## EXERCISE PROMPT
Scan the data below and copy each line where "some" occurs.

## SUPPLIED MATERIAL
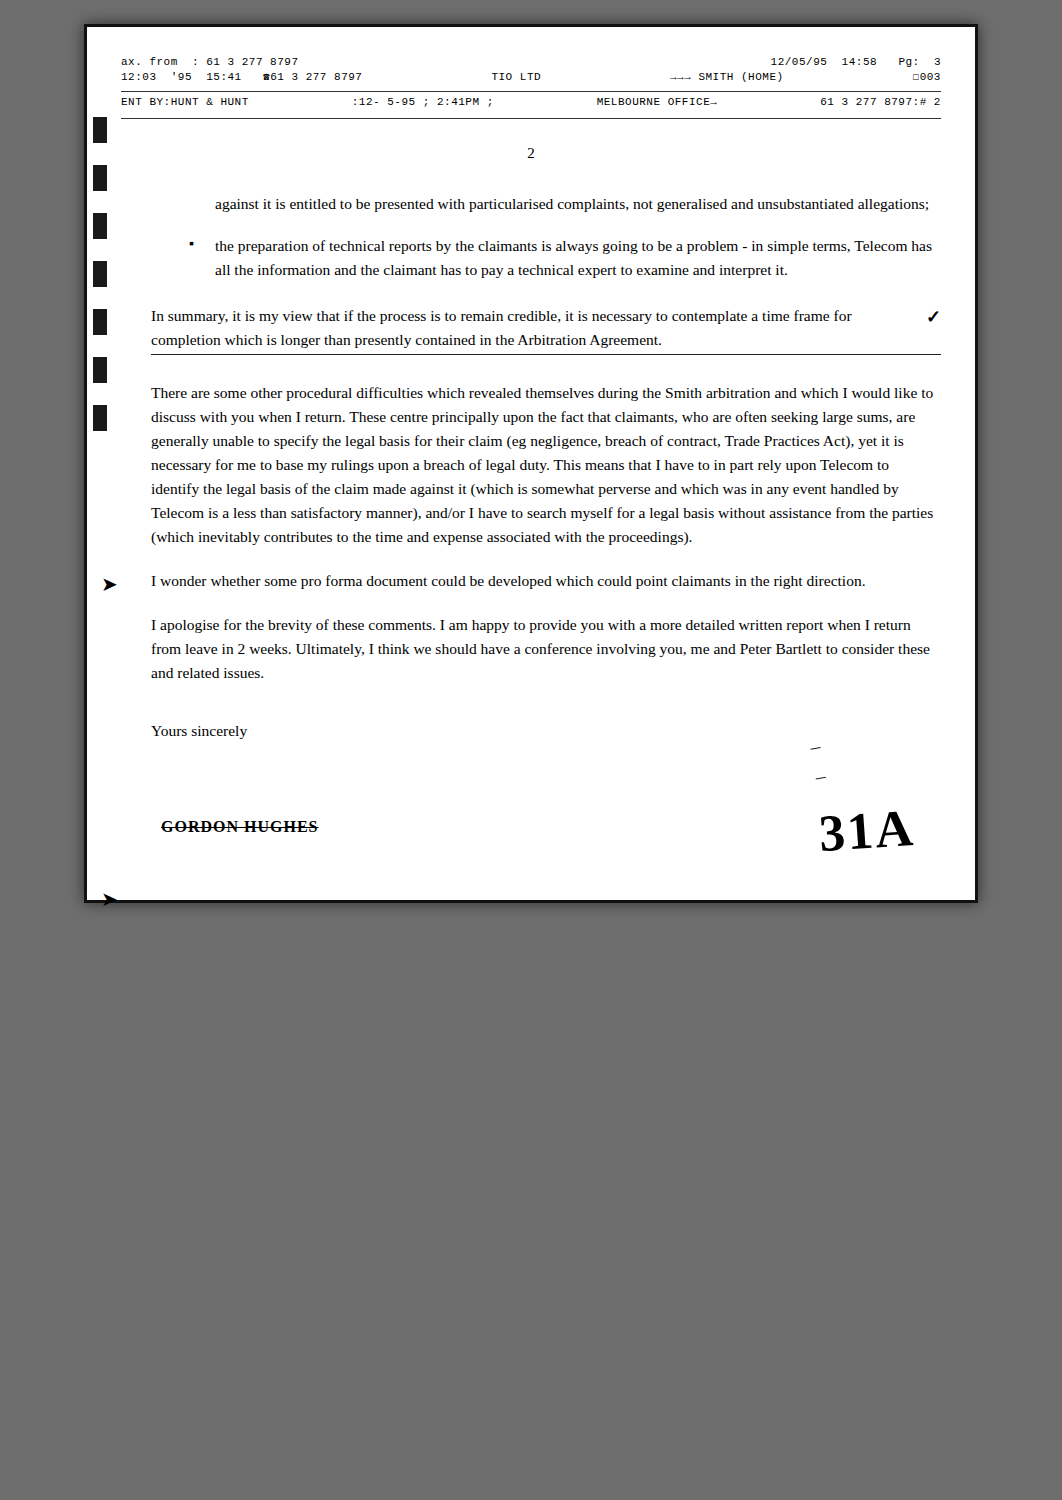ax. from : 61 3 277 8797 12/05/95 14:58 Pg: 3
12:03 '95 15:41 ☎61 3 277 8797 TIO LTD →→→ SMITH (HOME) ☐003
ENT BY:HUNT & HUNT :12- 5-95 ; 2:41PM ; MELBOURNE OFFICE→ 61 3 277 8797:# 2
2
against it is entitled to be presented with particularised complaints, not generalised and unsubstantiated allegations;
the preparation of technical reports by the claimants is always going to be a problem - in simple terms, Telecom has all the information and the claimant has to pay a technical expert to examine and interpret it.
✓ In summary, it is my view that if the process is to remain credible, it is necessary to contemplate a time frame for completion which is longer than presently contained in the Arbitration Agreement.
There are some other procedural difficulties which revealed themselves during the Smith arbitration and which I would like to discuss with you when I return. These centre principally upon the fact that claimants, who are often seeking large sums, are generally unable to specify the legal basis for their claim (eg negligence, breach of contract, Trade Practices Act), yet it is necessary for me to base my rulings upon a breach of legal duty. This means that I have to in part rely upon Telecom to identify the legal basis of the claim made against it (which is somewhat perverse and which was in any event handled by Telecom is a less than satisfactory manner), and/or I have to search myself for a legal basis without assistance from the parties (which inevitably contributes to the time and expense associated with the proceedings).
I wonder whether some pro forma document could be developed which could point claimants in the right direction.
I apologise for the brevity of these comments. I am happy to provide you with a more detailed written report when I return from leave in 2 weeks. Ultimately, I think we should have a conference involving you, me and Peter Bartlett to consider these and related issues.
Yours sincerely
​
GORDON HUGHES
➤
➤
‾
‾
31A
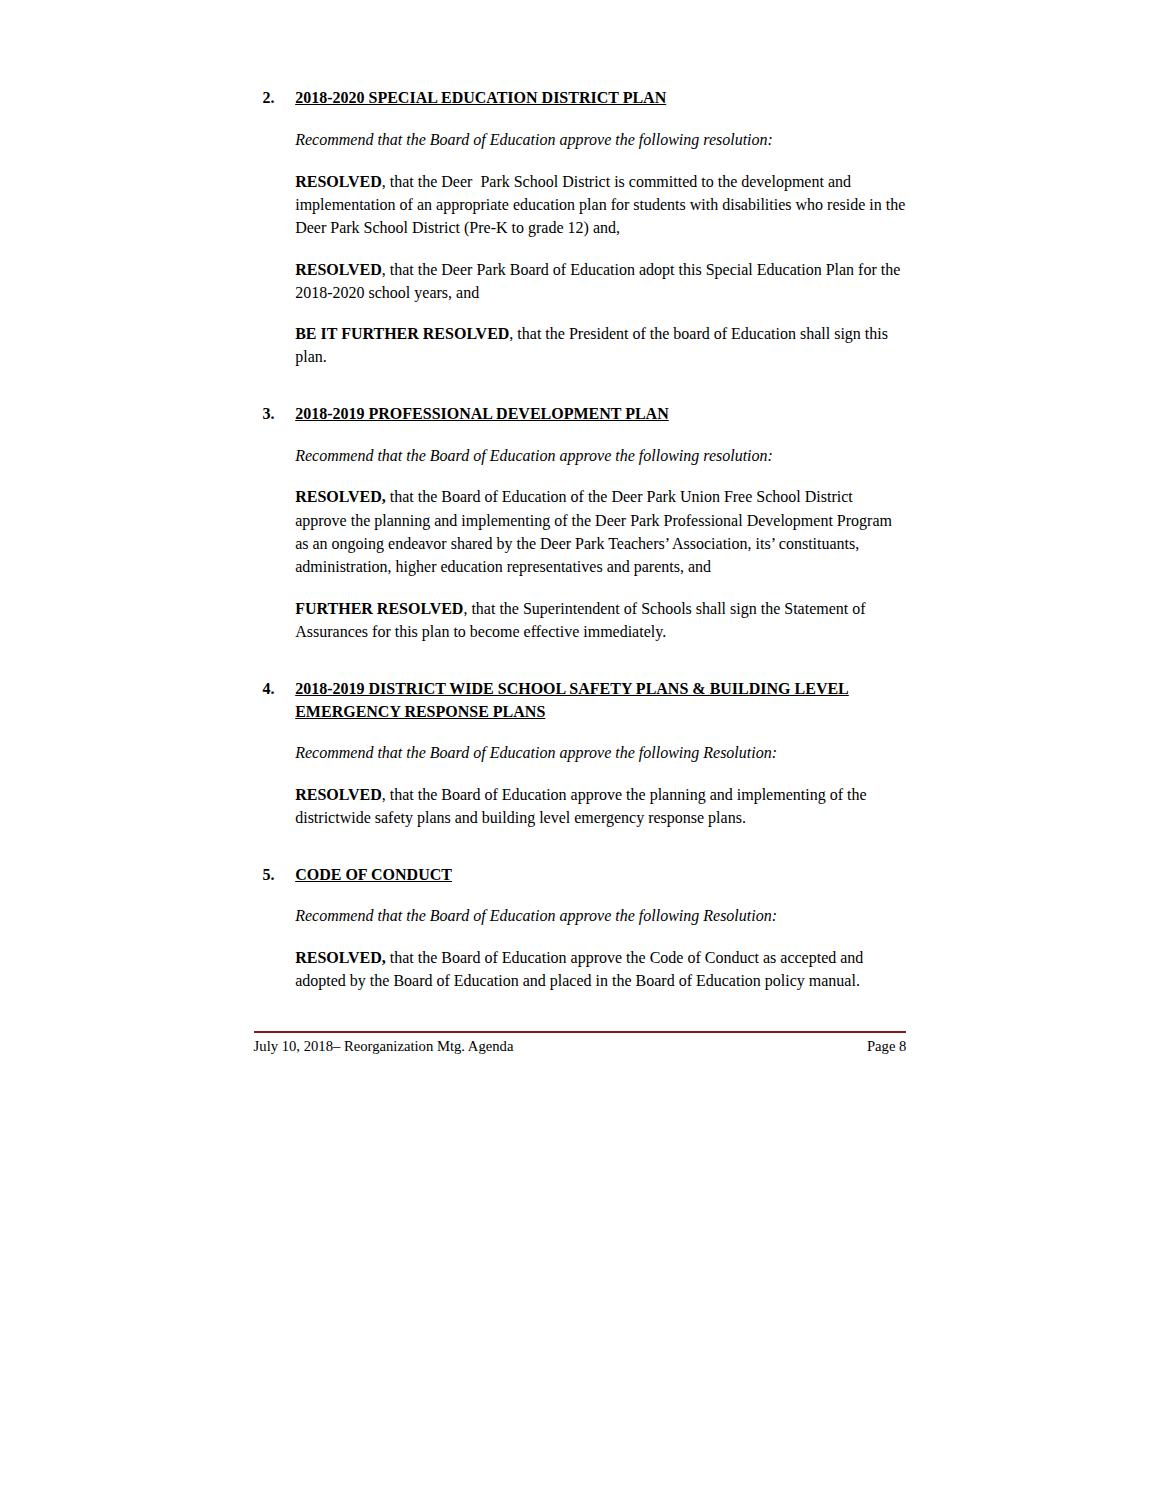2.
2018-2020 SPECIAL EDUCATION DISTRICT PLAN
Recommend that the Board of Education approve the following resolution:
RESOLVED, that the Deer Park School District is committed to the development and implementation of an appropriate education plan for students with disabilities who reside in the Deer Park School District (Pre-K to grade 12) and,
RESOLVED, that the Deer Park Board of Education adopt this Special Education Plan for the 2018-2020 school years, and
BE IT FURTHER RESOLVED, that the President of the board of Education shall sign this plan.
3.
2018-2019 PROFESSIONAL DEVELOPMENT PLAN
Recommend that the Board of Education approve the following resolution:
RESOLVED, that the Board of Education of the Deer Park Union Free School District approve the planning and implementing of the Deer Park Professional Development Program as an ongoing endeavor shared by the Deer Park Teachers’ Association, its’ constituants, administration, higher education representatives and parents, and
FURTHER RESOLVED, that the Superintendent of Schools shall sign the Statement of Assurances for this plan to become effective immediately.
4.
2018-2019 DISTRICT WIDE SCHOOL SAFETY PLANS & BUILDING LEVEL EMERGENCY RESPONSE PLANS
Recommend that the Board of Education approve the following Resolution:
RESOLVED, that the Board of Education approve the planning and implementing of the districtwide safety plans and building level emergency response plans.
5.
CODE OF CONDUCT
Recommend that the Board of Education approve the following Resolution:
RESOLVED, that the Board of Education approve the Code of Conduct as accepted and adopted by the Board of Education and placed in the Board of Education policy manual.
July 10, 2018– Reorganization Mtg. Agenda
Page 8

## COMPLETED TASK
There are some other procedural difficulties which revealed themselves during the Smith arbitration and which I would like to discuss with you when I return. These centre principally upon the fact that claimants, who are often seeking large sums, are generally unable to specify the legal basis for their claim (eg negligence, breach of contract, Trade Practices Act), yet it is necessary for me to base my rulings upon a breach of legal duty. This means that I have to in part rely upon Telecom to identify the legal basis of the claim made against it (which is somewhat perverse and which was in any event handled by Telecom is a less than satisfactory manner), and/or I have to search myself for a legal basis without assistance from the parties (which inevitably contributes to the time and expense associated with the proceedings).
I wonder whether some pro forma document could be developed which could point claimants in the right direction.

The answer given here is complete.